According to the present invention, an electrode with a current collector substrate in which a sheet-like electrode and a current collector substrate are firmly bonded by a fusible sheet can be obtained. A highly reliable sheet-shaped thin battery with high performance is provided.

[Brief description of the drawings]

FIG. 1 shows a configuration in which a large-area sheet-shaped electrode (b) is fixed using a fusion film (a1) provided with an opening (e) in a current collector substrate (c), and It is a figure showing sheet-like electrode (d1) fixed with a constituent member.

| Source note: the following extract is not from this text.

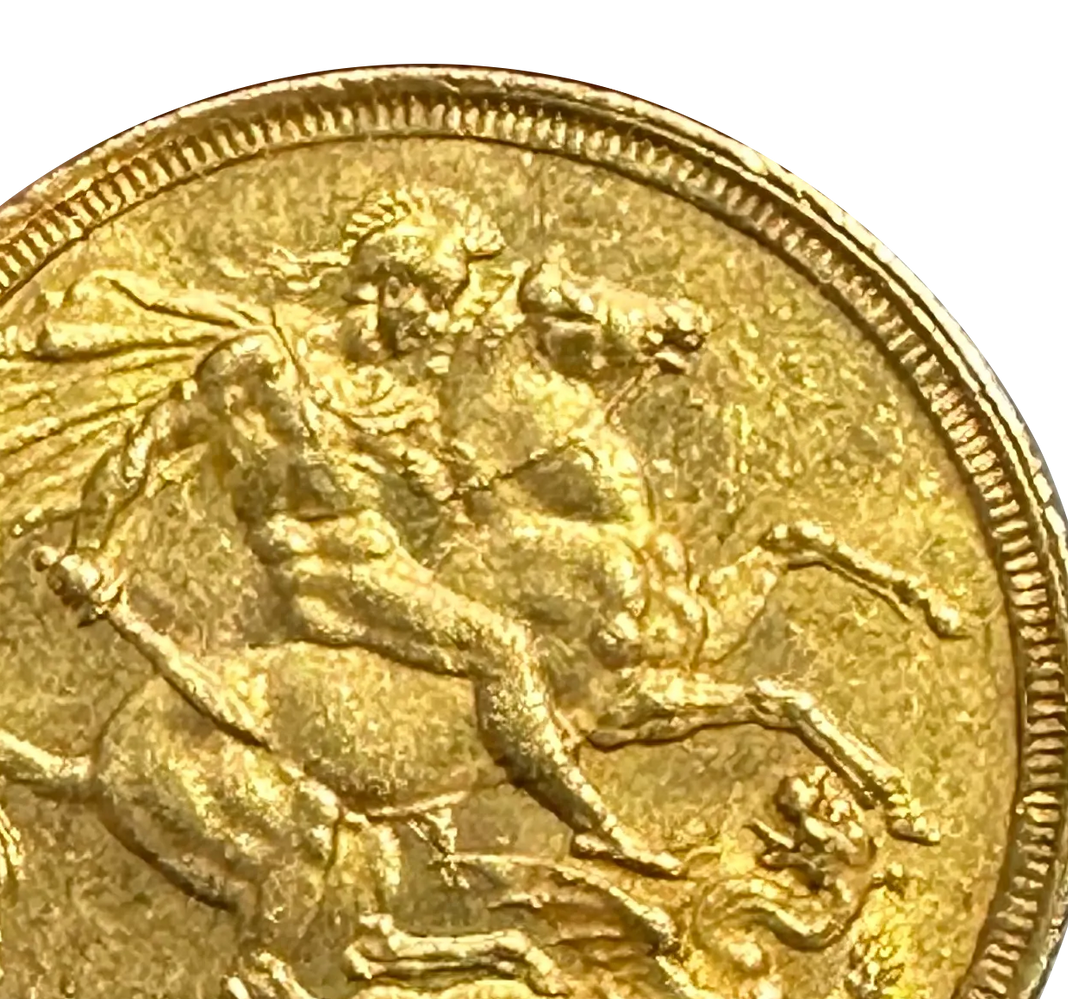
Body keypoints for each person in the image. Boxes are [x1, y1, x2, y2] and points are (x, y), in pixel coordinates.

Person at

FIG. 2 shows a sheet-like electrode (b) of FIG. 1 and a fusion film (a).
It is a figure which shows the state which provided many holes (g) in the fusion part (f) with 2).

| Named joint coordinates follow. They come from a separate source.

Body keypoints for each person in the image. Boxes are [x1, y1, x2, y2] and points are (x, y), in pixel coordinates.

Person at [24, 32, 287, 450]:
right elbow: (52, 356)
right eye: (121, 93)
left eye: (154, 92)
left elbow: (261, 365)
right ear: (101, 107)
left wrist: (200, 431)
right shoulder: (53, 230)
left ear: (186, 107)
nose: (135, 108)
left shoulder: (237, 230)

FIG. 3 shows a porous fused film / separator (a3), a sheet-like electrode (b), a current collector substrate (c), and a sheet composed of these members, which are components of the positive electrode member of Example 2. It is a figure which shows a shape positive electrode (d2).

FIG. 4 is a diagram showing a combination of battery constituent members such as a positive electrode, a separator (j), a partition (h), a negative electrode (i), and a current collector substrate (c1) using the electrode with substrate (d3) shown in FIG. It is.

[Explanation of symbols]

(A) A fusing film (a1) A fusing film having an opening (a2) A fusing film in which a number of holes are provided in a portion corresponding to a fusing surface with a sheet-like electrode (a3) A sheet-like electrode (B) Sheet-shaped electrode (c) Current collector substrate (c1) Current collector substrate (d) Electrode (current collector) (D1) Electrode (with current collector substrate) (d2) Electrode (with current collector substrate) (d3) Positive electrode (with current collector substrate) (e) Opening (hole) (f) Sheet Fused surface between electrode and fusible film (f1) Fused portion between sheet electrode and porous fusible film (f2) Fused surface between current collector substrate and fusible film (g) Fused portion ( f) or a number of holes provided in (f1) (h) Partition walls (i) Negative electrode (with current collector substrate) (j Separator

──────────────────────────────────────────────────続 き Continued on the front page (72) Inventor Toshiyuki Kabata 1-3-6 Nakamagome, Ota-ku, Tokyo Inside Ricoh Co., Ltd. (56) References JP-A-6-45005 (JP, A) JP 54-18041 (JP, A) JP-A 4-76253 (JP, U) (58) Fields investigated (Int. Cl. ⁷ , DB name) H01M 4/02 H01M 4/64 H01M 10/40

Claims (4)

(57) [Claims] 1. A sheet-like electrode covered and fixed on a current collector substrate with a current collector substrate and a fusible film, wherein the fusible film is a porous film, and at least the outside of the sheet-like electrode. A sheet-shaped electrode having an opening having a size and a shape capable of forming an overlapping portion with the sheet-shaped electrode at a peripheral portion. 2. A sheet-like electrode coated and fixed on a current collector substrate with a current collector substrate and a fusible film, wherein the fusible film is formed at least at the outer peripheral edge of the sheet-like electrode. It has an opening of a size and shape capable of forming an overlapping portion with the electrode,
A sheet-like electrode, wherein a number of holes are provided in the overlapping portion. 3. The sheet-like electrode covered and fixed on the current collector substrate with a current collector substrate and a fusible film, wherein the fusible film is a porous film, and at least the outside of the sheet-like electrode. A sheet-shaped electrode having an opening having a size and a shape capable of forming an overlapping portion with the sheet-shaped electrode at a peripheral portion, wherein a number of holes are provided in the overlapping portion. 4. A thin sheet-shaped battery, wherein at least one of the two electrodes is constituted by the electrode according to claim 1.